[Opening Given text section]

The Bears need their defense to be great if they're to have real Super Bowl aspirations. While defensive lineman Akiem Hicks has played at a Pro Bowl level and star edge rusher Khalil Mack looks healthy, the Bears need more. LInebacker Danny Trevathan has looked like a player on the wrong side of 30, edge rusher Robert Quinn hasn't produced to the billing of his big contract and Jackson doesn't have a takeaway through five games.

The Bears need to be dominant once again on defense. They certainly know it.

"The standard is to be No. 1 across the board," Quinn said.

4-down territory

1.) Mack is back
A day before the Bears took the field against the Buccaneers, the team officially removed Mack from the injury report. He had previously been listed every practice and game as dealing with a knee injury.

That seemed notable after Mack had two sacks and three hurries of Buccaneers quarterback Tom Brady. He was a constant presence in the backfield and looked healthy once again.

Mack hasn't made any excuses about his health, and Bears outside linebackers coach Ted Monachino downplayed the knee as being a significant issue in Chicago's first four games. But defensive coordinator Chuck Pagano was a bit more candid.

"He was beat up (head) to toe last year," Pagano said of Mack.

"He’s healthy and he’s playing well. We need him to stay that way."

2.) Who else?
The Bears have targeted top receiver Allen Robinson 57 times in five games, syncing up for 35 receptions off passes thrown by Mitchell Trubisky and Nick Foles.

No Bears player has half as many targets and receptions as Robinson, with tight end Jimmy Graham ranking second with 28 targets and 17 receptions. The Bears need to develop a steady second option behind Robinson, who will continue to draw the attention of opposing defenses.

Bears wide receivers coach Mike Furrey believes that player could be receiver Anthony Miller, whom he hopes finds a more prominent role. It's something Furrey and Nagy both agree on.

"As a fan of his and his coach and playing that position, we all know we'd like to have him involved more," Furrey said.

[Closing Given text section]
[Opening Data section]

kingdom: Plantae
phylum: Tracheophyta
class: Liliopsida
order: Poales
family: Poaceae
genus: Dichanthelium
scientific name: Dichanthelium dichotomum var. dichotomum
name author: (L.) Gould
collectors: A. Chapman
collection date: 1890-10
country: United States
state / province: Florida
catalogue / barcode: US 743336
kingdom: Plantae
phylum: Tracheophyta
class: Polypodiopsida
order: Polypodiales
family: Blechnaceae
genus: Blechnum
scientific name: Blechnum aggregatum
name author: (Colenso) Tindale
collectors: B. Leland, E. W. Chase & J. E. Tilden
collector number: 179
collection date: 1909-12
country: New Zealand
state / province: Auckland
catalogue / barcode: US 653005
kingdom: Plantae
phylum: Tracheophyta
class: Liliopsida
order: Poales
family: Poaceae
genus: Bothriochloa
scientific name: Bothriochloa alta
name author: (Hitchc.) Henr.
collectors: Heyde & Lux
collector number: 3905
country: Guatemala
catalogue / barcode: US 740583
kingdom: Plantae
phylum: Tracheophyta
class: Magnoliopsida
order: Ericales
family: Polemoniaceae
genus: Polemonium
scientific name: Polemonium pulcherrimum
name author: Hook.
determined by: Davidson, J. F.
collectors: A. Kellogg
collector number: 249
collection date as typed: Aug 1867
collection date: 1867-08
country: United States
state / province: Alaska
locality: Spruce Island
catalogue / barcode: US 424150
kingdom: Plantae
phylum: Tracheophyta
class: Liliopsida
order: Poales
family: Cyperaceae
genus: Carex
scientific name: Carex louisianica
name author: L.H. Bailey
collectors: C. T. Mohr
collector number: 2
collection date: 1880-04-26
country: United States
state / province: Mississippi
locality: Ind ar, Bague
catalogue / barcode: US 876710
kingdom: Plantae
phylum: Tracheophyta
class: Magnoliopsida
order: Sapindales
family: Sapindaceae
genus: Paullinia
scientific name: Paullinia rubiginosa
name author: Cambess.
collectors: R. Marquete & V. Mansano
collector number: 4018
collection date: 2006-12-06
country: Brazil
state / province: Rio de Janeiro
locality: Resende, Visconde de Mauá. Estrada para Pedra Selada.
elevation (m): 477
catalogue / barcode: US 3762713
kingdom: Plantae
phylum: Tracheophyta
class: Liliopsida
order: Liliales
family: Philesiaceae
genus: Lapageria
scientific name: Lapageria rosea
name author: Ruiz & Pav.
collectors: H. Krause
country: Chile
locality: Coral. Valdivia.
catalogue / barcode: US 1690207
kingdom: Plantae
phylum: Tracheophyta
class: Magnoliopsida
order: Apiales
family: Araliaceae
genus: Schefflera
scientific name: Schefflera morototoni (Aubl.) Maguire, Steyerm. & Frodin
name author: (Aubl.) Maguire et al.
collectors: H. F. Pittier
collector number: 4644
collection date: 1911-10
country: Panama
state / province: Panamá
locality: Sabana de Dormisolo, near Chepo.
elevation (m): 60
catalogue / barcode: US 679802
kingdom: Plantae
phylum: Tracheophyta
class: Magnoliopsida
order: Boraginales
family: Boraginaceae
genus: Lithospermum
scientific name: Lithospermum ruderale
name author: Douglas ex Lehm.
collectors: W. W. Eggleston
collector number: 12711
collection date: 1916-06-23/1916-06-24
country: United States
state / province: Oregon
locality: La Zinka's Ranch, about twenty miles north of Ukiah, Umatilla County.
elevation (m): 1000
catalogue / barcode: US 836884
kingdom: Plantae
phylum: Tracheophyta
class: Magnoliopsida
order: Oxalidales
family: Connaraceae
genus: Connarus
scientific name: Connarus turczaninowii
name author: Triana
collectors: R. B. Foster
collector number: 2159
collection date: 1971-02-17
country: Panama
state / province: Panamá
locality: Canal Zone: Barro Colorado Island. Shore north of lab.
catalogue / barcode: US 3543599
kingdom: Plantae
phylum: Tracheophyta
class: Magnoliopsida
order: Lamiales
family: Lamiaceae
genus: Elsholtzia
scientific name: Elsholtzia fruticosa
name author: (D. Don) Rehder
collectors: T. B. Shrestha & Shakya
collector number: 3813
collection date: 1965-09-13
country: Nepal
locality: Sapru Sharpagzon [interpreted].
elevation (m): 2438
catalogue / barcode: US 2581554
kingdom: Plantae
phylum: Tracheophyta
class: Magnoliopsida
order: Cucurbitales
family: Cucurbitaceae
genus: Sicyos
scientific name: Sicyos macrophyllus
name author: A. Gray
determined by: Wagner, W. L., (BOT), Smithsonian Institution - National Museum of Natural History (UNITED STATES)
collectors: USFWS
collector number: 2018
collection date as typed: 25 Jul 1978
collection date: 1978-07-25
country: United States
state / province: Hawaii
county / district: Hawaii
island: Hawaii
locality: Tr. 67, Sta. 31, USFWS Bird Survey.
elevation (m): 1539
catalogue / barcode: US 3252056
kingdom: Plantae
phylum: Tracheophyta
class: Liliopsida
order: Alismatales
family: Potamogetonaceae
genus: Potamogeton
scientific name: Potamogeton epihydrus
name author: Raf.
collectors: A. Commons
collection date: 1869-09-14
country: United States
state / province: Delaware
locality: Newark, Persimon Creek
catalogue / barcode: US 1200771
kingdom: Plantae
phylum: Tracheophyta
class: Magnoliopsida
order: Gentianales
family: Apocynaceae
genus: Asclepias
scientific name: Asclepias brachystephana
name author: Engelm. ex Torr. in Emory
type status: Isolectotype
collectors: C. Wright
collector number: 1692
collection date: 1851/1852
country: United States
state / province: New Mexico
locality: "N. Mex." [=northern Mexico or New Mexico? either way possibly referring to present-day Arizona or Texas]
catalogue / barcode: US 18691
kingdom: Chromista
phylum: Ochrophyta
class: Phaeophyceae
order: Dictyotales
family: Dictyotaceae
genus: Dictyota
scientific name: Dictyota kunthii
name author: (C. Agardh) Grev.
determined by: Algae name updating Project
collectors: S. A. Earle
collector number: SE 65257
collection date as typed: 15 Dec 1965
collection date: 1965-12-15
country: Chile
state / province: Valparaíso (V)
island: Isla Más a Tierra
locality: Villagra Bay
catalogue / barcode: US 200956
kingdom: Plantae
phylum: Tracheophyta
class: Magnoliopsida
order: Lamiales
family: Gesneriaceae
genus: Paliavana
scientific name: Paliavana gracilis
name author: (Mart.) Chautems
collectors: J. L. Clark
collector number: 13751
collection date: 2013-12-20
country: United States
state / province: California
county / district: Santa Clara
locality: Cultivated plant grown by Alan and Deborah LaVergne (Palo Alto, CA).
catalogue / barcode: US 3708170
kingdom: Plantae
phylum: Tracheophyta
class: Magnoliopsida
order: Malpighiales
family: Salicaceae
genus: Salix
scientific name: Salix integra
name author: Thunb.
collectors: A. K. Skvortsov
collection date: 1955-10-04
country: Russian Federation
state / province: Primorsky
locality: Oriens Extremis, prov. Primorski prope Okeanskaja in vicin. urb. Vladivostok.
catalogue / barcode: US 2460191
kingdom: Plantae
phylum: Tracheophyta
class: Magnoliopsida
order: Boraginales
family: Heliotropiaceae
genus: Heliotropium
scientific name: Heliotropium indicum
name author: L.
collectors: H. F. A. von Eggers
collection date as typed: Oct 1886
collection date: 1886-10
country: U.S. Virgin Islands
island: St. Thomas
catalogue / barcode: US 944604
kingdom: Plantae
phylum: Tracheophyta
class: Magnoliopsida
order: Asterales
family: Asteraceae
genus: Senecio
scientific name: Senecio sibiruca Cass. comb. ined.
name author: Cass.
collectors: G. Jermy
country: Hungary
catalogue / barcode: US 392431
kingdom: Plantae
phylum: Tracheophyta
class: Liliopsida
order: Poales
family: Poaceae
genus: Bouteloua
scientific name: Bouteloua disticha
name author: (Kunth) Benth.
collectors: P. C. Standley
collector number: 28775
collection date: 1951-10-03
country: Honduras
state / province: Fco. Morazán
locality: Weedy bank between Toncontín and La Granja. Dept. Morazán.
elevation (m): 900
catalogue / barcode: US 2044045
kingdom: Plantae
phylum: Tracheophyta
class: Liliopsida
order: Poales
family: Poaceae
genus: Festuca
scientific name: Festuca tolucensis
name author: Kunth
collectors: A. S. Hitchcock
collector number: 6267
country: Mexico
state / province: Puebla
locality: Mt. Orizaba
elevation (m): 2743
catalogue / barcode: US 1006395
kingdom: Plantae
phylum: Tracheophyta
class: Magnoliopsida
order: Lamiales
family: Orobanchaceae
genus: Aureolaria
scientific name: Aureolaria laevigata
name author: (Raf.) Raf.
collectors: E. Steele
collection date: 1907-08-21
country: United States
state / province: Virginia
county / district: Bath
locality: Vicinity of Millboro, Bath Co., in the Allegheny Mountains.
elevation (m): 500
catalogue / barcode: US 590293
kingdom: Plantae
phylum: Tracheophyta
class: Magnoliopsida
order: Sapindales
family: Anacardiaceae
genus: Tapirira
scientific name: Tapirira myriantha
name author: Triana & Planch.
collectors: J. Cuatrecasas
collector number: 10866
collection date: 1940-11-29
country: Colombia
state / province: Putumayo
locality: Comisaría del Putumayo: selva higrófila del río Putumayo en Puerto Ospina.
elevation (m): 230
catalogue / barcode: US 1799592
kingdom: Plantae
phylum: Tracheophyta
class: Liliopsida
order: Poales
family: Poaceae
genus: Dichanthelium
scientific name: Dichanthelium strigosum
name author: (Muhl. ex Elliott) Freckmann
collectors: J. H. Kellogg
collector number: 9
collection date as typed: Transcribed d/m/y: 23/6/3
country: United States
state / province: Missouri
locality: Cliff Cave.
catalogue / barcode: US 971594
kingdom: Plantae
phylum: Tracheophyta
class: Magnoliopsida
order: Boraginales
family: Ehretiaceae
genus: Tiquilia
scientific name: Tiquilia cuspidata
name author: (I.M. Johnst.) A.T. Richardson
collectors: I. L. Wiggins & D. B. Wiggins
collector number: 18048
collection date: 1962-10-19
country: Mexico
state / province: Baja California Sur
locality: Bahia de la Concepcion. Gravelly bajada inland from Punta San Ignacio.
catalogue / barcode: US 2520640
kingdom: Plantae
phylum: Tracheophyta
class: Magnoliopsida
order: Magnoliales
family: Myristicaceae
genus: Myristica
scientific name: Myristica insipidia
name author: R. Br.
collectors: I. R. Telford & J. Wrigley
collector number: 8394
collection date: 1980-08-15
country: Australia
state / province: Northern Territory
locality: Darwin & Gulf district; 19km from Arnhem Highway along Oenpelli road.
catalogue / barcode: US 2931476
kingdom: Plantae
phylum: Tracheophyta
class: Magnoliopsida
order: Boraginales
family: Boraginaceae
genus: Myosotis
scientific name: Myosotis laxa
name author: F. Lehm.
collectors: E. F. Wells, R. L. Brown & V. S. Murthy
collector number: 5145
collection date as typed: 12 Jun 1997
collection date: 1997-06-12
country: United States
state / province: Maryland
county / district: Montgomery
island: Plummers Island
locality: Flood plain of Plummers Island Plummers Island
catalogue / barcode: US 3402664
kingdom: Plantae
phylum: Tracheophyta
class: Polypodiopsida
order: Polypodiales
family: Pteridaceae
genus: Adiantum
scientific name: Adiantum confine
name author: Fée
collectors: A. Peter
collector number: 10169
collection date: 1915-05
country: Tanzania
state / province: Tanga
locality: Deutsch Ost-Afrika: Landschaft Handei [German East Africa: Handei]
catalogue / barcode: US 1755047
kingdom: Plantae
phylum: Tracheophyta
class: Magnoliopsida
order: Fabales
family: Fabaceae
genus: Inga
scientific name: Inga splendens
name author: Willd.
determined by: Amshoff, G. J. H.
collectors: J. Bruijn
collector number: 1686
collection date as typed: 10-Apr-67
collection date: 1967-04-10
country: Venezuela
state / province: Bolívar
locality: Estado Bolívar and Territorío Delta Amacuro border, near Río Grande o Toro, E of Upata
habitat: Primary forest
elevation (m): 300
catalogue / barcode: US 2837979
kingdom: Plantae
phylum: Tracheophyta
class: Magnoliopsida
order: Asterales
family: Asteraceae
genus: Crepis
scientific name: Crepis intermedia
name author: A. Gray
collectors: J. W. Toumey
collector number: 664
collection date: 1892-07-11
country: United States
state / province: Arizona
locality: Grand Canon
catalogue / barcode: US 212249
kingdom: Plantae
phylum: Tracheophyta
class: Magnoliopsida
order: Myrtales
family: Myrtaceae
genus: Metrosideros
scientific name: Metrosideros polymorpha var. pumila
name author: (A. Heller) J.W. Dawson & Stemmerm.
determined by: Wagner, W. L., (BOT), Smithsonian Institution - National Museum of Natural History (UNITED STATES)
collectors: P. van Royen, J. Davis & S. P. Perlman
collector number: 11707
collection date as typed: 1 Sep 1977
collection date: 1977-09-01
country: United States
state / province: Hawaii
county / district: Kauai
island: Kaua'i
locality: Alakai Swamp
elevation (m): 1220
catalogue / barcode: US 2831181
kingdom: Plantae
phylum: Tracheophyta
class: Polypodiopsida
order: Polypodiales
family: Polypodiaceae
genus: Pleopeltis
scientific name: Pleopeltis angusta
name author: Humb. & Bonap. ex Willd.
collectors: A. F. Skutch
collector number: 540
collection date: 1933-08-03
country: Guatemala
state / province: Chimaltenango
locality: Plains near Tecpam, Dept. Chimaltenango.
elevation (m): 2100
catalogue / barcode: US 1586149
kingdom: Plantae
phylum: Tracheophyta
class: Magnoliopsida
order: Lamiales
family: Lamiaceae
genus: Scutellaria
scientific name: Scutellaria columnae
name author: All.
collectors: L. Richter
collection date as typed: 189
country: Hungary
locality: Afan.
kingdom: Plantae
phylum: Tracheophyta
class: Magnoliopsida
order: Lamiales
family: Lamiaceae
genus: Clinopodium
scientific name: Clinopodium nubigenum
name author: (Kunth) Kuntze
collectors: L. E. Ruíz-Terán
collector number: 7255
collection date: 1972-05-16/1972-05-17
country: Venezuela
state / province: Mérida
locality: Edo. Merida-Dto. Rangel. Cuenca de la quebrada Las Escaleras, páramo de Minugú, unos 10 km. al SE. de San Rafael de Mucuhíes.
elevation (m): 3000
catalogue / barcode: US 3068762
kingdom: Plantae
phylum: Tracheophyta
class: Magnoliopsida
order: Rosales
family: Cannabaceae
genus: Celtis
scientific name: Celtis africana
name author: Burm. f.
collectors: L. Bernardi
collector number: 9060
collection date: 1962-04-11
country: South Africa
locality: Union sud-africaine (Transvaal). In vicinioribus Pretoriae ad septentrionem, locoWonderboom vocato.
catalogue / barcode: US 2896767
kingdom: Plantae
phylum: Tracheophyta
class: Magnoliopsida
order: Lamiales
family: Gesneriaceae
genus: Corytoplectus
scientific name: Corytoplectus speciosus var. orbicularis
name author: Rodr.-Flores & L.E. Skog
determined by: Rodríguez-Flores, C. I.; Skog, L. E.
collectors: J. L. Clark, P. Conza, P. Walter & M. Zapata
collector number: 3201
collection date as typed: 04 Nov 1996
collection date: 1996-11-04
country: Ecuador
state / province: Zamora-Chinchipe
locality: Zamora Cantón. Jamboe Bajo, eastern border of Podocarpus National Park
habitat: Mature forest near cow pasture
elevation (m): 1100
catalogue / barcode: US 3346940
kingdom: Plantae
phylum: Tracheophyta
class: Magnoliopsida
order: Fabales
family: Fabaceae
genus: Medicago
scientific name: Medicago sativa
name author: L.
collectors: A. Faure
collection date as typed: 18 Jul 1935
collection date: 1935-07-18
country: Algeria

[Closing Data section]

Check your understanding =
**1)** In the Bears article above, reproduce everything from "The Bears have" down to "of opposing defenses.".
**2)** Translate this sentence from the Bears article into Spanish: "The Bears need to be dominant once again on defense."
**3)** According to the Bears article, why does the team need a steady second receiving option behind Allen Robinson? Answer in one to three sentences.

Written answers =
**1)**
The Bears have targeted top receiver Allen Robinson 57 times in five games, syncing up for 35 receptions off passes thrown by Mitchell Trubisky and Nick Foles.

No Bears player has half as many targets and receptions as Robinson, with tight end Jimmy Graham ranking second with 28 targets and 17 receptions. The Bears need to develop a steady second option behind Robinson, who will continue to draw the attention of opposing defenses.

**2)** Los Bears necesitan volver a ser dominantes en defensa.

**3)** Robinson will continue to draw the attention of opposing defenses. No other Bears player has even half as many targets and receptions as he does.